Dianna Shyne - Watercolor
Dianna Shyne, a native of the Pacific Northwest, has been painting for over 17 years. Her converted warehouse studio is located on the ship canal in the Fremont district of Seattle, wedged between crab pot boilers and a tug boat yard.
Dianna's paintings have received over a dozen national awards including the Grumbacher Gold Medallion and the Winsor and Newton Award. Her work is included in private and corporate collections, as well as in the permanent collection of the Wiregrass Museum in Dothan, Alaska. She is a signature member of the Northwest Watercolor Society, and paints in watercolor, acrylic and oil. Dianna was trained in Russian Impressionism, but enjoys many other experimental and traditional forms of painting. She is currently working on a series of colorful acrylic paintings on richly textured surfaces, which are influenced heavily by her training in the Russian Impressionistic style.

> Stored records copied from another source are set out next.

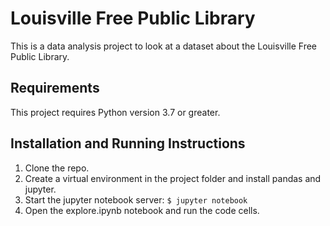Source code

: # Louisville Free Public Library

This is a data analysis project to look at a dataset about the Louisville Free
Public Library.

## Requirements

This project requires Python version 3.7 or greater.

## Installation and Running Instructions

1. Clone the repo.
1. Create a virtual environment in the project folder and install pandas and jupyter.
1. Start the jupyter notebook server: `$ jupyter notebook`
1. Open the explore.ipynb notebook and run the code cells.


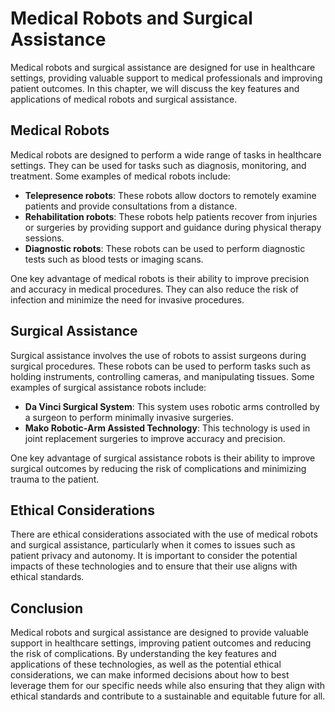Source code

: Medical Robots and Surgical Assistance
================================================================

Medical robots and surgical assistance are designed for use in healthcare settings, providing valuable support to medical professionals and improving patient outcomes. In this chapter, we will discuss the key features and applications of medical robots and surgical assistance.

Medical Robots
--------------

Medical robots are designed to perform a wide range of tasks in healthcare settings. They can be used for tasks such as diagnosis, monitoring, and treatment. Some examples of medical robots include:

* **Telepresence robots**: These robots allow doctors to remotely examine patients and provide consultations from a distance.
* **Rehabilitation robots**: These robots help patients recover from injuries or surgeries by providing support and guidance during physical therapy sessions.
* **Diagnostic robots**: These robots can be used to perform diagnostic tests such as blood tests or imaging scans.

One key advantage of medical robots is their ability to improve precision and accuracy in medical procedures. They can also reduce the risk of infection and minimize the need for invasive procedures.

Surgical Assistance
-------------------

Surgical assistance involves the use of robots to assist surgeons during surgical procedures. These robots can be used to perform tasks such as holding instruments, controlling cameras, and manipulating tissues. Some examples of surgical assistance robots include:

* **Da Vinci Surgical System**: This system uses robotic arms controlled by a surgeon to perform minimally invasive surgeries.
* **Mako Robotic-Arm Assisted Technology**: This technology is used in joint replacement surgeries to improve accuracy and precision.

One key advantage of surgical assistance robots is their ability to improve surgical outcomes by reducing the risk of complications and minimizing trauma to the patient.

Ethical Considerations
----------------------

There are ethical considerations associated with the use of medical robots and surgical assistance, particularly when it comes to issues such as patient privacy and autonomy. It is important to consider the potential impacts of these technologies and to ensure that their use aligns with ethical standards.

Conclusion
----------

Medical robots and surgical assistance are designed to provide valuable support in healthcare settings, improving patient outcomes and reducing the risk of complications. By understanding the key features and applications of these technologies, as well as the potential ethical considerations, we can make informed decisions about how to best leverage them for our specific needs while also ensuring that they align with ethical standards and contribute to a sustainable and equitable future for all.

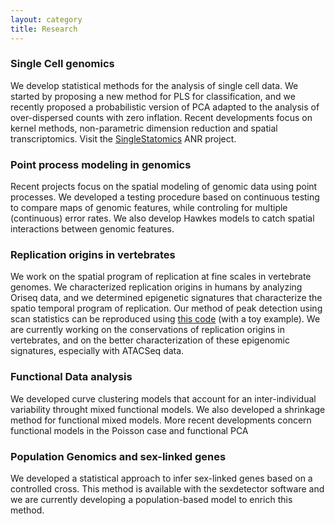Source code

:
 ```yaml
---
layout: category
title: Research
---
```


### Single Cell genomics

We develop statistical methods for the analysis of single cell data. We started by proposing a new method for PLS for classification, and we recently proposed a probabilistic version of PCA adapted to the analysis of over-dispersed counts with zero inflation. Recent developments focus on kernel methods, non-parametric dimension reduction and spatial transcriptomics. Visit the [SingleStatomics](http://anr-singlestatomics.pages.math.cnrs.fr/) ANR project.

### Point process modeling in genomics

Recent projects focus on the spatial modeling of genomic data using point processes. We developed a testing procedure based on continuous testing to compare maps of genomic features, while controling for multiple (continuous) error rates. We also develop Hawkes models to catch spatial interactions between genomic features.

### Replication origins in vertebrates

We work on the spatial program of replication at fine scales in vertebrate genomes. We characterized replication origins in humans by analyzing Oriseq data, and we determined epigenetic signatures that characterize the spatio temporal program of replication. Our method of peak detection using scan statistics can be reproduced using <a href="{{ '/assets/soft/scan-method.zip' | prepend: site.baseurl | prepend: site.url }}">this code</a> (with a toy example). We are currently working on the conservations of replication origins in vertebrates, and on the better characterization of these epigenomic signatures, especially with ATACSeq data.

### Functional Data analysis

We developed curve clustering models that account for an inter-individual variability throught mixed functional models. We also developed a shrinkage method for functional mixed models. More recent developments concern functional models in the Poisson case and functional PCA

### Population Genomics and sex-linked genes

We developed a statistical approach to infer sex-linked genes based on a controlled cross. This method is available with the sexdetector software and we are currently developing a population-based model to enrich this method.
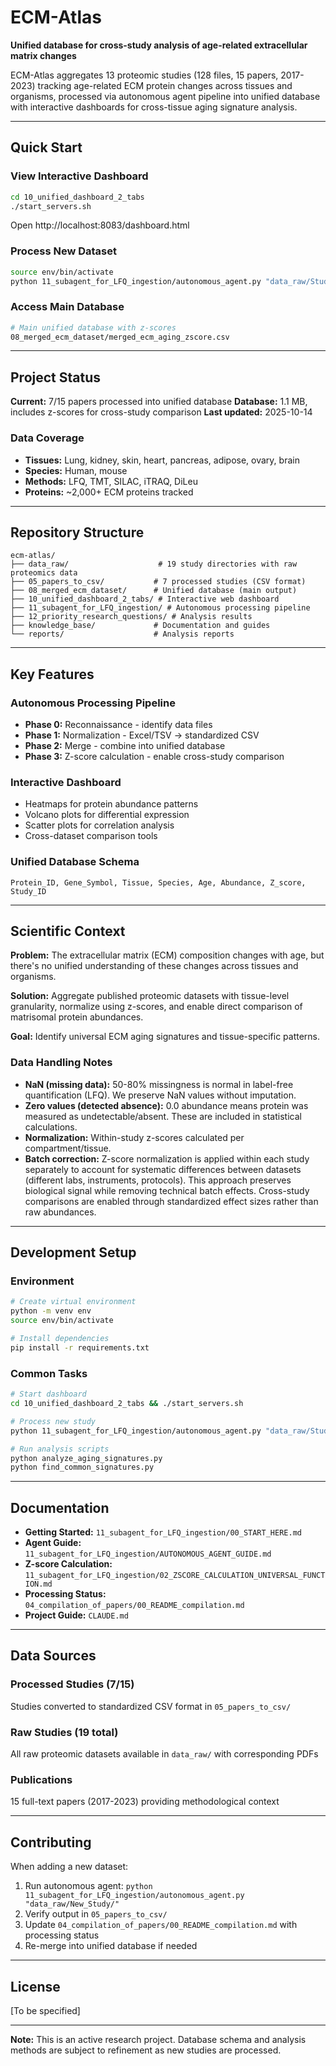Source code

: # ECM-Atlas

**Unified database for cross-study analysis of age-related extracellular matrix changes**

ECM-Atlas aggregates 13 proteomic studies (128 files, 15 papers, 2017-2023) tracking age-related ECM protein changes across tissues and organisms, processed via autonomous agent pipeline into unified database with interactive dashboards for cross-tissue aging signature analysis.

---

## Quick Start

### View Interactive Dashboard
```bash
cd 10_unified_dashboard_2_tabs
./start_servers.sh
```
Open http://localhost:8083/dashboard.html

### Process New Dataset
```bash
source env/bin/activate
python 11_subagent_for_LFQ_ingestion/autonomous_agent.py "data_raw/Study_Name/"
```

### Access Main Database
```bash
# Main unified database with z-scores
08_merged_ecm_dataset/merged_ecm_aging_zscore.csv
```

---

## Project Status

**Current:** 7/15 papers processed into unified database
**Database:** 1.1 MB, includes z-scores for cross-study comparison
**Last updated:** 2025-10-14

### Data Coverage
- **Tissues:** Lung, kidney, skin, heart, pancreas, adipose, ovary, brain
- **Species:** Human, mouse
- **Methods:** LFQ, TMT, SILAC, iTRAQ, DiLeu
- **Proteins:** ~2,000+ ECM proteins tracked

---

## Repository Structure

```
ecm-atlas/
├── data_raw/                    # 19 study directories with raw proteomics data
├── 05_papers_to_csv/           # 7 processed studies (CSV format)
├── 08_merged_ecm_dataset/      # Unified database (main output)
├── 10_unified_dashboard_2_tabs/ # Interactive web dashboard
├── 11_subagent_for_LFQ_ingestion/ # Autonomous processing pipeline
├── 12_priority_research_questions/ # Analysis results
├── knowledge_base/             # Documentation and guides
└── reports/                    # Analysis reports

```

---

## Key Features

### Autonomous Processing Pipeline
- **Phase 0:** Reconnaissance - identify data files
- **Phase 1:** Normalization - Excel/TSV → standardized CSV
- **Phase 2:** Merge - combine into unified database
- **Phase 3:** Z-score calculation - enable cross-study comparison

### Interactive Dashboard
- Heatmaps for protein abundance patterns
- Volcano plots for differential expression
- Scatter plots for correlation analysis
- Cross-dataset comparison tools

### Unified Database Schema
```csv
Protein_ID, Gene_Symbol, Tissue, Species, Age, Abundance, Z_score, Study_ID
```

---

## Scientific Context

**Problem:** The extracellular matrix (ECM) composition changes with age, but there's no unified understanding of these changes across tissues and organisms.

**Solution:** Aggregate published proteomic datasets with tissue-level granularity, normalize using z-scores, and enable direct comparison of matrisomal protein abundances.

**Goal:** Identify universal ECM aging signatures and tissue-specific patterns.

### Data Handling Notes
- **NaN (missing data):** 50-80% missingness is normal in label-free quantification (LFQ). We preserve NaN values without imputation.
- **Zero values (detected absence):** 0.0 abundance means protein was measured as undetectable/absent. These are included in statistical calculations.
- **Normalization:** Within-study z-scores calculated per compartment/tissue.
- **Batch correction:** Z-score normalization is applied within each study separately to account for systematic differences between datasets (different labs, instruments, protocols). This approach preserves biological signal while removing technical batch effects. Cross-study comparisons are enabled through standardized effect sizes rather than raw abundances.

---

## Development Setup

### Environment
```bash
# Create virtual environment
python -m venv env
source env/bin/activate

# Install dependencies
pip install -r requirements.txt
```

### Common Tasks
```bash
# Start dashboard
cd 10_unified_dashboard_2_tabs && ./start_servers.sh

# Process new study
python 11_subagent_for_LFQ_ingestion/autonomous_agent.py "data_raw/Study/"

# Run analysis scripts
python analyze_aging_signatures.py
python find_common_signatures.py
```

---

## Documentation

- **Getting Started:** `11_subagent_for_LFQ_ingestion/00_START_HERE.md`
- **Agent Guide:** `11_subagent_for_LFQ_ingestion/AUTONOMOUS_AGENT_GUIDE.md`
- **Z-score Calculation:** `11_subagent_for_LFQ_ingestion/02_ZSCORE_CALCULATION_UNIVERSAL_FUNCTION.md`
- **Processing Status:** `04_compilation_of_papers/00_README_compilation.md`
- **Project Guide:** `CLAUDE.md`

---

## Data Sources

### Processed Studies (7/15)
Studies converted to standardized CSV format in `05_papers_to_csv/`

### Raw Studies (19 total)
All raw proteomic datasets available in `data_raw/` with corresponding PDFs

### Publications
15 full-text papers (2017-2023) providing methodological context

---

## Contributing

When adding a new dataset:
1. Run autonomous agent: `python 11_subagent_for_LFQ_ingestion/autonomous_agent.py "data_raw/New_Study/"`
2. Verify output in `05_papers_to_csv/`
3. Update `04_compilation_of_papers/00_README_compilation.md` with processing status
4. Re-merge into unified database if needed

---

## License

[To be specified]

---

**Note:** This is an active research project. Database schema and analysis methods are subject to refinement as new studies are processed.
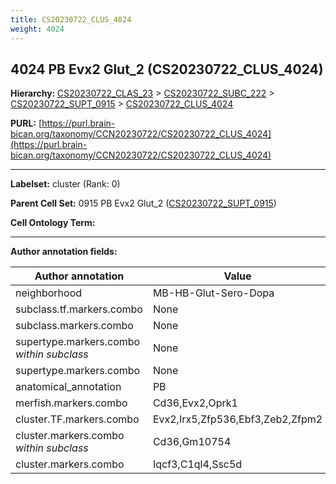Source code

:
 ```yaml
---
title: CS20230722_CLUS_4024
weight: 4024
---
```

## 4024 PB Evx2 Glut_2 (CS20230722_CLUS_4024)
<b>Hierarchy: </b>
[CS20230722_CLAS_23](../CS20230722_CLAS_23) >
[CS20230722_SUBC_222](../CS20230722_SUBC_222) >
[CS20230722_SUPT_0915](../CS20230722_SUPT_0915) >
[CS20230722_CLUS_4024](../CS20230722_CLUS_4024)

**PURL:** [https://purl.brain-bican.org/taxonomy/CCN20230722/CS20230722_CLUS_4024](https://purl.brain-bican.org/taxonomy/CCN20230722/CS20230722_CLUS_4024)

---


**Labelset:** cluster (Rank: 0)

**Parent Cell Set:** 0915 PB Evx2 Glut_2 ([CS20230722_SUPT_0915](../CS20230722_SUPT_0915))



**Cell Ontology Term:** 

[MARKER GENES.]: #


---

[TRANSFERRED ANNOTATIONS.]: #


[AUTHOR ANNOTATION FIELDS.]: #


**Author annotation fields:**

| Author annotation | Value |
|-------------------|-------|
|neighborhood|MB-HB-Glut-Sero-Dopa|
|subclass.tf.markers.combo|None|
|subclass.markers.combo|None|
|supertype.markers.combo _within subclass_|None|
|supertype.markers.combo|None|
|anatomical_annotation|PB|
|merfish.markers.combo|Cd36,Evx2,Oprk1|
|cluster.TF.markers.combo|Evx2,Irx5,Zfp536,Ebf3,Zeb2,Zfpm2|
|cluster.markers.combo _within subclass_|Cd36,Gm10754|
|cluster.markers.combo|Iqcf3,C1ql4,Ssc5d|
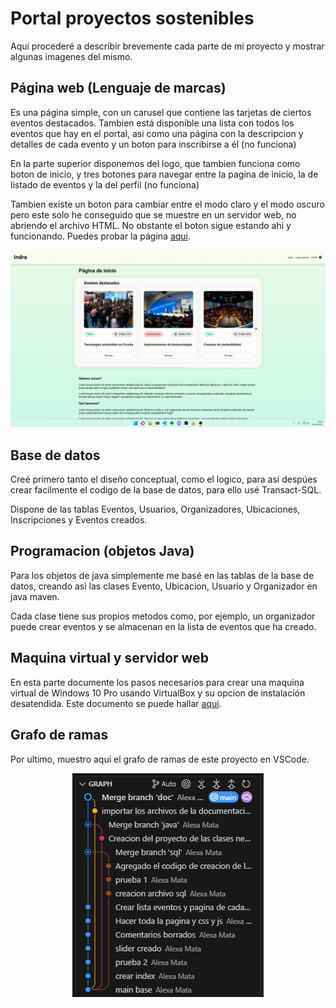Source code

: # Portal proyectos sostenibles

Aquí procederé a describir brevemente cada parte de mi proyecto y mostrar algunas imagenes del mismo.

## Página web (Lenguaje de marcas)

Es una página simple, con un carusel que contiene las tarjetas de ciertos eventos destacados. Tambien está disponible una lista con todos los eventos que hay en el portal, asi como una página con la descripcion y detalles de cada evento y un boton para inscribirse a él (no funciona)

En la parte superior disponemos del logo, que tambien funciona como boton de inicio, y tres botones para navegar entre la pagina de inicio, la de listado de eventos y la del perfil (no funciona)

Tambien existe un boton para cambiar entre el modo claro y el modo oscuro pero este solo he conseguido que se muestre en un servidor web, no abriendo el archivo HTML. No obstante el boton sigue estando ahi y funcionando. Puedes probar la página [aqui](https://alexamata.static.domains).

![Demostracion_modo_oscuro](/doc/modo_oscuro.gif)

## Base de datos

Creé primero tanto el diseño conceptual, como el logico, para asi despúes crear facilmente el codigo de la base de datos, para ello usé Transact-SQL.

Dispone de las tablas Eventos, Usuarios, Organizadores, Ubicaciones, Inscripciones y Eventos creados.

## Programacion (objetos Java)

Para los objetos de java simplemente me basé en las tablas de la base de datos, creando asi las clases Evento, Ubicacion, Usuario y Organizador en java maven.

Cada clase tiene sus propios metodos como, por ejemplo, un organizador puede crear eventos y se almacenan en la lista de eventos que ha creado.

## Maquina virtual y servidor web

En esta parte documente los pasos necesarios para crear una maquina virtual de Windows 10 Pro usando VirtualBox y su opcion de instalación desatendida. Este documento se puede hallar [aqui](/doc/Documentacion%20maquina%20virtual.pdf).

## Grafo de ramas

Por ultimo, muestro aqui el grafo de ramas de este proyecto en VSCode.

<p align="center">
  <img src="/doc/grafo de ramas.png">
</p>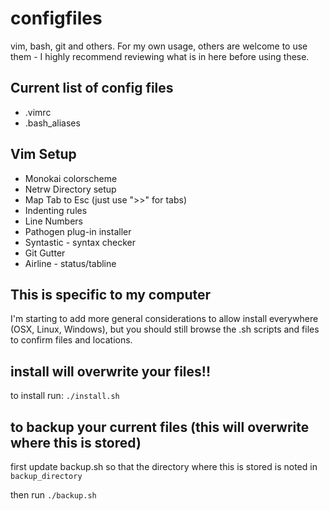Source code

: # configfiles
vim, bash, git and others.
For my own usage, others are welcome to use them - I highly recommend reviewing what is in here before using these.

## Current list of config files
* .vimrc
* .bash_aliases

## Vim Setup
* Monokai colorscheme
* Netrw Directory setup
* Map Tab to Esc (just use ">>" for tabs)
* Indenting rules
* Line Numbers
* Pathogen plug-in installer
* Syntastic - syntax checker
* Git Gutter
* Airline - status/tabline


## This is specific to my computer
I'm starting to add more general considerations to allow install everywhere (OSX, Linux, Windows), but you should still browse the .sh scripts and files to confirm files and locations.

## install will overwrite your files!!
to install run:  `./install.sh`

## to backup your current files (this will overwrite where this is stored)
first update backup.sh so that the directory where this is stored is noted in `backup_directory`

then run `./backup.sh`
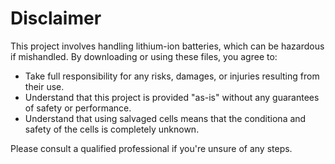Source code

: # Disclaimer

This project involves handling lithium-ion batteries, which can be hazardous if mishandled. By downloading or using these files, you agree to:
- Take full responsibility for any risks, damages, or injuries resulting from their use.
- Understand that this project is provided "as-is" without any guarantees of safety or performance.
- Understand that using salvaged cells means that the conditiona and safety of the cells is completely unknown.

Please consult a qualified professional if you're unsure of any steps.
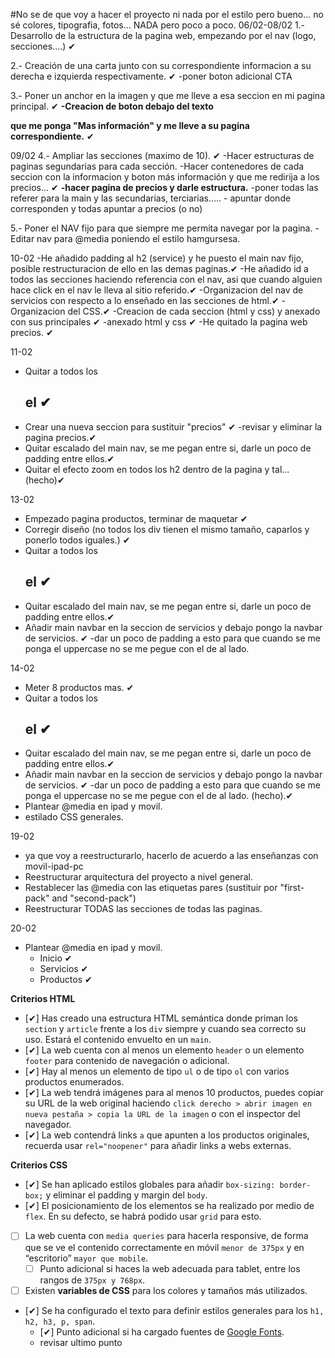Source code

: #No se de que voy a hacer el proyecto ni nada por el estilo pero bueno... no sé colores, tipografia, fotos... NADA pero poco a poco.
06/02-08/02
1.- Desarrollo de la estructura de la pagina web, empezando por el nav (logo, secciones....) ✔

2.- Creación de una carta junto con su correspondiente informacion a su derecha e izquierda respectivamente. ✔
    -poner boton adicional CTA
    
3.- Poner un anchor en la imagen y que me lleve a esa seccion en mi pagina principal. ✔
    **-Creacion de boton debajo del texto <p> que me ponga "Mas información" y me lleve a su pagina correspondiente.** ✔
  
09/02
4.- Ampliar las secciones (maximo de 10). ✔
    -Hacer estructuras de paginas segundarias para cada sección.
    -Hacer contenedores de cada seccion con la informacion y boton más información y que me redirija a los precios... ✔
        **-hacer pagina de precios y darle estructura.** 
    -poner todas las referer para la main y las secundarias, terciarias.....
        - apuntar donde corresponden y todas apuntar a precios (o no) 

5.- Poner el NAV fijo para que siempre me permita navegar por la pagina.
    -Editar nav para @media poniendo el estilo hamgursesa.

10-02
-He añadido padding al h2 (service) y he puesto el main nav fijo, posible restructuracion de ello en las demas paginas.✔
-He añadido id a todos las secciones haciendo referencia con el nav, asi que cuando alguien hace click en el nav le lleva al sitio referido.✔
-Organizacion del nav de servicios con respecto a lo enseñado en las secciones de html.✔
-Organizacion del CSS.✔
-Creacion de cada seccion (html y css) y anexado con sus principales ✔
    -anexado html y css ✔
-He quitado la pagina web precios. ✔

11-02
- Quitar a todos los <h2> el <a> ✔
- Crear una nueva seccion para sustituir "precios" ✔
    -revisar y eliminar la pagina precios.✔
- Quitar escalado del main nav, se me pegan entre si, darle un poco de padding entre ellos.✔
- Quitar el efecto zoom en todos los h2 dentro de la pagina y tal... (hecho)✔

13-02

- Empezado pagina productos, terminar de maquetar ✔
- Corregir diseño (no todos los div tienen el mismo tamaño, caparlos y ponerlo todos iguales.) ✔
- Quitar a todos los <h2> el <a>  ✔
- Quitar escalado del main nav, se me pegan entre si, darle un poco de padding entre ellos.✔
- Añadir main navbar en la seccion de servicios y debajo pongo la navbar de servicios. ✔
    -dar un poco de padding a esto para que cuando se me ponga el uppercase no se me pegue con el de al lado.

14-02
- Meter 8 productos mas. ✔
- Quitar a todos los <h2> el <a> ✔
- Quitar escalado del main nav, se me pegan entre si, darle un poco de padding entre ellos.✔
- Añadir main navbar en la seccion de servicios y debajo pongo la navbar de servicios. ✔
    -dar un poco de padding a esto para que cuando se me ponga el uppercase no se me pegue con el de al lado. (hecho).✔
- Plantear @media en ipad y movil.
- estilado CSS generales.

19-02
- ya que voy a reestructurarlo, hacerlo de acuerdo a las enseñanzas con movil-ipad-pc
- Reestructurar arquitectura del proyecto a nivel general.
- Restablecer las @media con las etiquetas pares (sustituir por "first-pack" and "second-pack")
- Reestructurar TODAS las secciones de todas las paginas. 

20-02
- Plantear @media en ipad y movil.
    - Inicio ✔
    - Servicios ✔
    - Productos ✔
    




**Criterios HTML**

- [✔]  Has creado una estructura HTML semántica donde priman los `section` y `article` frente a los `div` siempre y cuando sea correcto su uso. Estará el contenido envuelto en un `main`.
- [✔]  La web cuenta con al menos un elemento `header` o un elemento `footer` para contenido de navegación o adicional.
- [✔]  Hay al menos un elemento de tipo `ul` o de tipo `ol` con varios productos enumerados.
- [✔]  La web tendrá imágenes para al menos 10 productos, puedes copiar su URL de la web original haciendo `click derecho > abrir imagen en nueva pestaña > copia la URL de la imagen` o con el inspector del navegador.
- [✔]  La web contendrá links `a` que apunten a los productos originales, recuerda usar `rel="noopener"` para añadir links a webs externas.

**Criterios CSS**

- [✔]  Se han aplicado estilos globales para añadir `box-sizing: border-box;` y eliminar el padding y margin del `body`.
- [✔]  El posicionamiento de los elementos se ha realizado por medio de `flex`. En su defecto, se habrá podido usar `grid` para esto.
- [ ]  La web cuenta con `media queries` para hacerla responsive, de forma que se ve el contenido correctamente en móvil `menor de 375px` y en “escritorio” `mayor que mobile`.
    - [ ]  Punto adicional si haces la web adecuada para tablet, entre los rangos de `375px y 768px`.
- [ ]  Existen **variables de CSS** para los colores y tamaños más utilizados.
- [✔]  Se ha configurado el texto para definir estilos generales para los `h1, h2, h3, p, span`.
    - [✔]  Punto adicional si ha cargado fuentes de [Google Fonts](https://fonts.google.com/).
    - revisar ultimo punto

"I paint whatever subject compels me at the moment... whatever is infused with beauty, mystery or drama. Whatever is calling to me. The love of painting draws me to portraiture and figurative painting, when tiny nuances in gesture or expression draw from the memory and emotion of the viewer. The love of painting takes me to the still life, to capture the silent flow of lavender, cloudy-day light falling from an open window, or to the landscape, where the combination of land forms, water and cloud create endless compositions. The love of painting takes me to more interior landscapes where abstract feelings come to life on canvas or paper.
"I love everything about painting... the weight and feel of the brush in my hand, that initial squeeze from a new tube of paint, the first stroke on a fresh canvas, the moment when I lock into that timeless place of absorption, or that one perfect illusive stroke.
Painting is a delight, a meditation and practice in present moment awareness, It is also an opportunity for me to communicate my love of life with others."